**Records supplied:**
===============

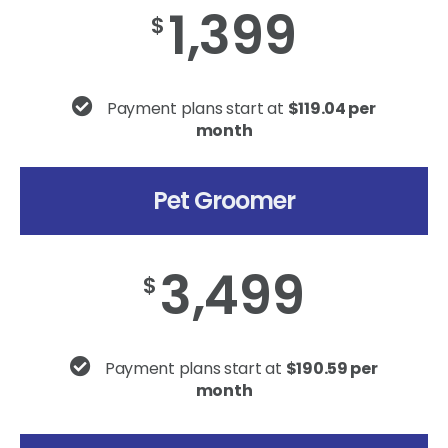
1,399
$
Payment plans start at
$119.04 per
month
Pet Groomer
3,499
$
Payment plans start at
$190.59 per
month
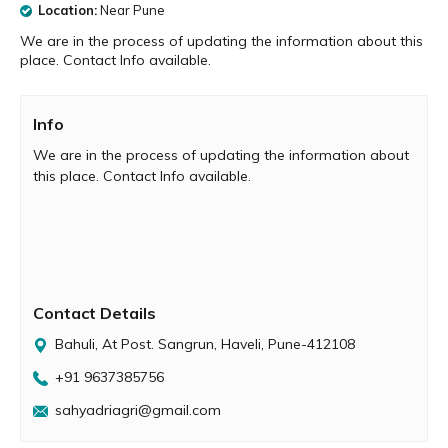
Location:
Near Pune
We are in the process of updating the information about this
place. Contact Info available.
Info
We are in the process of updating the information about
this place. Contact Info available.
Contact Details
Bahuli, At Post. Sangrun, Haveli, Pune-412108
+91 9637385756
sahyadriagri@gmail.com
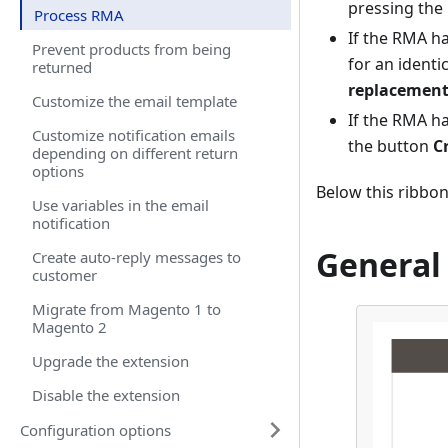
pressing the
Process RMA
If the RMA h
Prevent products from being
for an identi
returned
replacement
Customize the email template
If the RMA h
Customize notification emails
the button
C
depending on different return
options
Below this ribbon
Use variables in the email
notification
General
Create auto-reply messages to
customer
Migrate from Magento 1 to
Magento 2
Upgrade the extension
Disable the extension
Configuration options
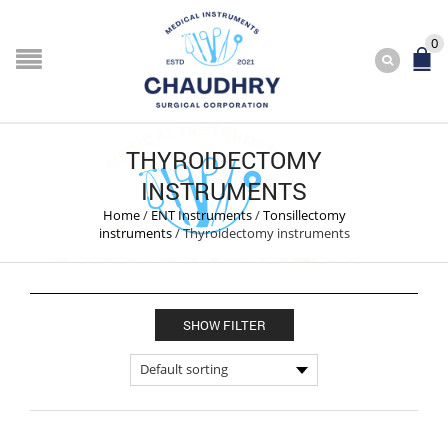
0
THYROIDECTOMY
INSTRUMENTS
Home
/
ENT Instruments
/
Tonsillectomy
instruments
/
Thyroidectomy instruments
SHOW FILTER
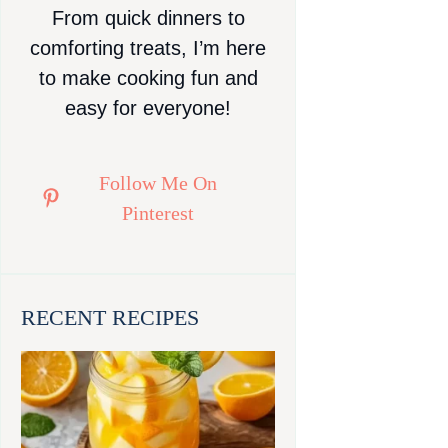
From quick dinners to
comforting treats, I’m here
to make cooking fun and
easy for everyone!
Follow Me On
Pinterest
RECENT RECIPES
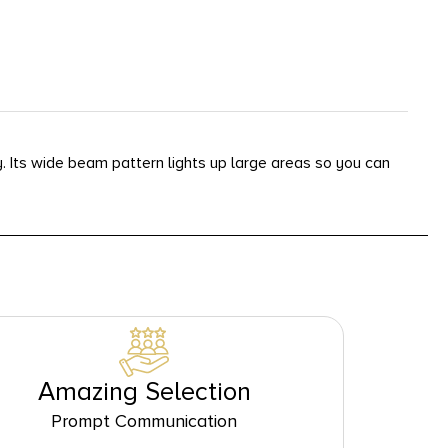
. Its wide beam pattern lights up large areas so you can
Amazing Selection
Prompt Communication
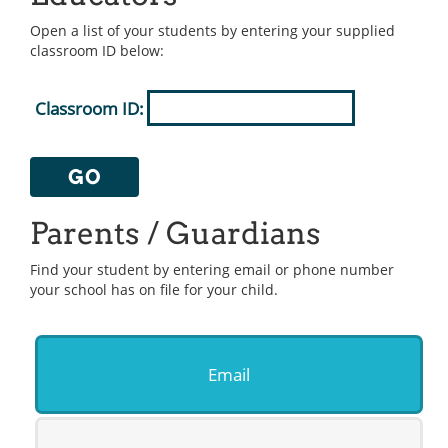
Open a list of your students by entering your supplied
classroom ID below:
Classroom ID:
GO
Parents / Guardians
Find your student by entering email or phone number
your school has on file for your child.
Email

===============

**Directions:**
Starting at the beginning of the rows and going up to and including the line with "sahyadriagri@gmail.com", replace "Payment plans" with "Installments" and keep everything else the same. Leave out the picture lines.

**Worked solution:**
1,399
$
Installments start at
$119.04 per
month
Pet Groomer
3,499
$
Installments start at
$190.59 per
month
Location:
Near Pune
We are in the process of updating the information about this
place. Contact Info available.
Info
We are in the process of updating the information about
this place. Contact Info available.
Contact Details
Bahuli, At Post. Sangrun, Haveli, Pune-412108
+91 9637385756
sahyadriagri@gmail.com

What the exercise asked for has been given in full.